Arthur Wesney
- Full name: Arthur William Wesney
- Date of birth: 1 February 1915
- Place of birth: Invercargill, New Zealand
- Date of death: 23 November 1941 (aged 26)
- Place of death: Sidi Rezegh, Libya
- Height: 1.74 m (5 ft 9 in)
- Weight: 79 kg (174 lb)

Rugby union career
- Position(s): Utility back

International career
- Years: Team / Apps / (Points)
- 1938: New Zealand

= Arthur Wesney =

Arthur William Wesney (1 February 1915 — 23 November 1941) was a New Zealand rugby union international.

Born in Invercargill, Wesney was educated at Southland Boys' High School. He represented Southland in cricket and water polo, in addition to rugby, and was twice runner-up to Wilf Hassan in the national diving championships.

Wesney, a versatile, goal-kicking back, was on the Southland team which claimed the 1937 Ranfurly Shield from Otago.
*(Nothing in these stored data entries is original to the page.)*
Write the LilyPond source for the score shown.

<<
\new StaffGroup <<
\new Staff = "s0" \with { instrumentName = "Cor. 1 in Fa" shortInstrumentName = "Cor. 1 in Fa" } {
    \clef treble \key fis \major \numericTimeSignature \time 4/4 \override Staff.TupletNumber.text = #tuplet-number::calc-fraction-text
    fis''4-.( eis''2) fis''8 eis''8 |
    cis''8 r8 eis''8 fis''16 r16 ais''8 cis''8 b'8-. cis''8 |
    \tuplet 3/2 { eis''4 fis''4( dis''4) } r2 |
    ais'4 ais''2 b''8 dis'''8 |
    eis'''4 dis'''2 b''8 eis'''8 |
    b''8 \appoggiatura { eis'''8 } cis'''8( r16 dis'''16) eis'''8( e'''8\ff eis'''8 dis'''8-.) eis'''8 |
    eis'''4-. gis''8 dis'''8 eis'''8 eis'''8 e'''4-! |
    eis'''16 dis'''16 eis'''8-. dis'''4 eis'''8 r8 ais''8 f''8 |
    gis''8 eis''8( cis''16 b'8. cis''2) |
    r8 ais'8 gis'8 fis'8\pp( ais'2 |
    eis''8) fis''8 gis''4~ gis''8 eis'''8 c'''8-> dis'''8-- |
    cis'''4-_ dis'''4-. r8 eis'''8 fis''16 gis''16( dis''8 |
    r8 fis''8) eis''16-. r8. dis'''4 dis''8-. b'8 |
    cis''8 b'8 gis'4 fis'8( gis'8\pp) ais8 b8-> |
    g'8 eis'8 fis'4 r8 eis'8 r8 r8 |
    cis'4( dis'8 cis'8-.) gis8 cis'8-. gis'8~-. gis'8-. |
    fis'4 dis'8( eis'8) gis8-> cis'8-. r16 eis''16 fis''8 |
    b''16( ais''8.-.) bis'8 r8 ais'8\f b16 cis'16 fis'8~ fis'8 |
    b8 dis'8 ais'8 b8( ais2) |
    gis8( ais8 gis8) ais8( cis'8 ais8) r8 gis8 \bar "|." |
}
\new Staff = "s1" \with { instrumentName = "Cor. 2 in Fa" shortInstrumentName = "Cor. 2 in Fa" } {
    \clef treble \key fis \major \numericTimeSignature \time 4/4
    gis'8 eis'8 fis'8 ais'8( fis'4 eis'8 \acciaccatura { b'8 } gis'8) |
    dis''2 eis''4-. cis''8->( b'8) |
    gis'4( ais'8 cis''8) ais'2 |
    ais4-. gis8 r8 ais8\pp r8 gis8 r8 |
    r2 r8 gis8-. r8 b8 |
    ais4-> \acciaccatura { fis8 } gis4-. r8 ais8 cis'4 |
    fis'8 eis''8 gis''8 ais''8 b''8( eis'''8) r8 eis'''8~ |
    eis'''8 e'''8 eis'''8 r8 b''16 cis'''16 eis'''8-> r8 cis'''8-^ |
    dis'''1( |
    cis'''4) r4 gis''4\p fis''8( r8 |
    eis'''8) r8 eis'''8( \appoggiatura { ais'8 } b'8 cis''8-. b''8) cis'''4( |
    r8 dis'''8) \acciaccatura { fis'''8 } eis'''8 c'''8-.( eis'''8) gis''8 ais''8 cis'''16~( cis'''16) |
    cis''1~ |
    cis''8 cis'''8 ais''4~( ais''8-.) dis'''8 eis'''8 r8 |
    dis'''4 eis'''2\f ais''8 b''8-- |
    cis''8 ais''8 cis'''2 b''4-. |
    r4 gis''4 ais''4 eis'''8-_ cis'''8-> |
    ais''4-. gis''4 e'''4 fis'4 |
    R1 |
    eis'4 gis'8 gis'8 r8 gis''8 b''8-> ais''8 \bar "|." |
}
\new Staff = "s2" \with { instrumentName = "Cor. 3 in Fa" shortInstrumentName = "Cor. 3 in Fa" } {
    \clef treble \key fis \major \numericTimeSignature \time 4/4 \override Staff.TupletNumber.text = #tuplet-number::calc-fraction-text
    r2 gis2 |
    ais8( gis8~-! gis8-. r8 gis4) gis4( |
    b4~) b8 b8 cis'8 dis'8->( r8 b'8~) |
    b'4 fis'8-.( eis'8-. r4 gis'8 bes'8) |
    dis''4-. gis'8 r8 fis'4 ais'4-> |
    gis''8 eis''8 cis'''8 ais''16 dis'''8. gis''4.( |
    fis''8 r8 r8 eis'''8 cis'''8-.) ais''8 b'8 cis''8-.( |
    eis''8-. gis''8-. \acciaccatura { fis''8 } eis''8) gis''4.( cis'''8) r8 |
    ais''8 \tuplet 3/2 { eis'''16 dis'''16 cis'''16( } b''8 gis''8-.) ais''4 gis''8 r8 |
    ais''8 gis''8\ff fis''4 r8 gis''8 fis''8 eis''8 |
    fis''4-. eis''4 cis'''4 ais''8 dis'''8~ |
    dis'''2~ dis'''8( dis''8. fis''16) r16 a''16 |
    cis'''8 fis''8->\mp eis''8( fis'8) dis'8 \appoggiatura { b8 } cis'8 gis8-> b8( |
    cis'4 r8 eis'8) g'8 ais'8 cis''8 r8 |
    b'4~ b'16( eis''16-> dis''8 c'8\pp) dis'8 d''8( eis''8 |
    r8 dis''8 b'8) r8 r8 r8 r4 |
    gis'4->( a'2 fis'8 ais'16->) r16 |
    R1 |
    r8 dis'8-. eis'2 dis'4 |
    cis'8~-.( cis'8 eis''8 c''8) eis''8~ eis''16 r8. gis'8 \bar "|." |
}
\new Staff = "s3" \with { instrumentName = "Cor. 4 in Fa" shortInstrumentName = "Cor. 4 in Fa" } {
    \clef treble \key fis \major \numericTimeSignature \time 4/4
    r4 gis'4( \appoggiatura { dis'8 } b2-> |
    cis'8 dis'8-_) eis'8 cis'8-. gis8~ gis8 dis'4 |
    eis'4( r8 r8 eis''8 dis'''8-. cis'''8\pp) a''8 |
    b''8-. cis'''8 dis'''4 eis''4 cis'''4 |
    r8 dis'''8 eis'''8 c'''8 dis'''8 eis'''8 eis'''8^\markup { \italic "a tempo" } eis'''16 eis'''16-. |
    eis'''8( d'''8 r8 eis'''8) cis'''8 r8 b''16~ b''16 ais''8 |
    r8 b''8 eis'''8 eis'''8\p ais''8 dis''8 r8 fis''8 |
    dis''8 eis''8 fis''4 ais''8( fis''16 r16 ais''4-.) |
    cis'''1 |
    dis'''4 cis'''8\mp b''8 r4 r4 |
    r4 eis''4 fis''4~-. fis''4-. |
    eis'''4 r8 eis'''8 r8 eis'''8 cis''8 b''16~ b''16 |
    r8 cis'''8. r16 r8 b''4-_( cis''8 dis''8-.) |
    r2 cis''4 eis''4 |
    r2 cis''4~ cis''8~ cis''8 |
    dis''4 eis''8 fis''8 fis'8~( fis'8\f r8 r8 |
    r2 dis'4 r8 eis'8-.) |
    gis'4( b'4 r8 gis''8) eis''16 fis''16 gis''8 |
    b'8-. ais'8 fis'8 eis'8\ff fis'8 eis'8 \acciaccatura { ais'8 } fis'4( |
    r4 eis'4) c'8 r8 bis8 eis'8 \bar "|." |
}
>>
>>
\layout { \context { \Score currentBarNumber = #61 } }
He toured Australia with the All Blacks in 1938 and featured in three of the uncapped matches, which included a hat-trick of tries against the Australian Capital Territory at Manuka Oval in Canberra.

During World War II, Wesney served with the 26th Battalion and attained the rank of captain. He was killed in action while leading a charge on German positions at Sidi Rezegh, Libya in 1941, at the age of 26.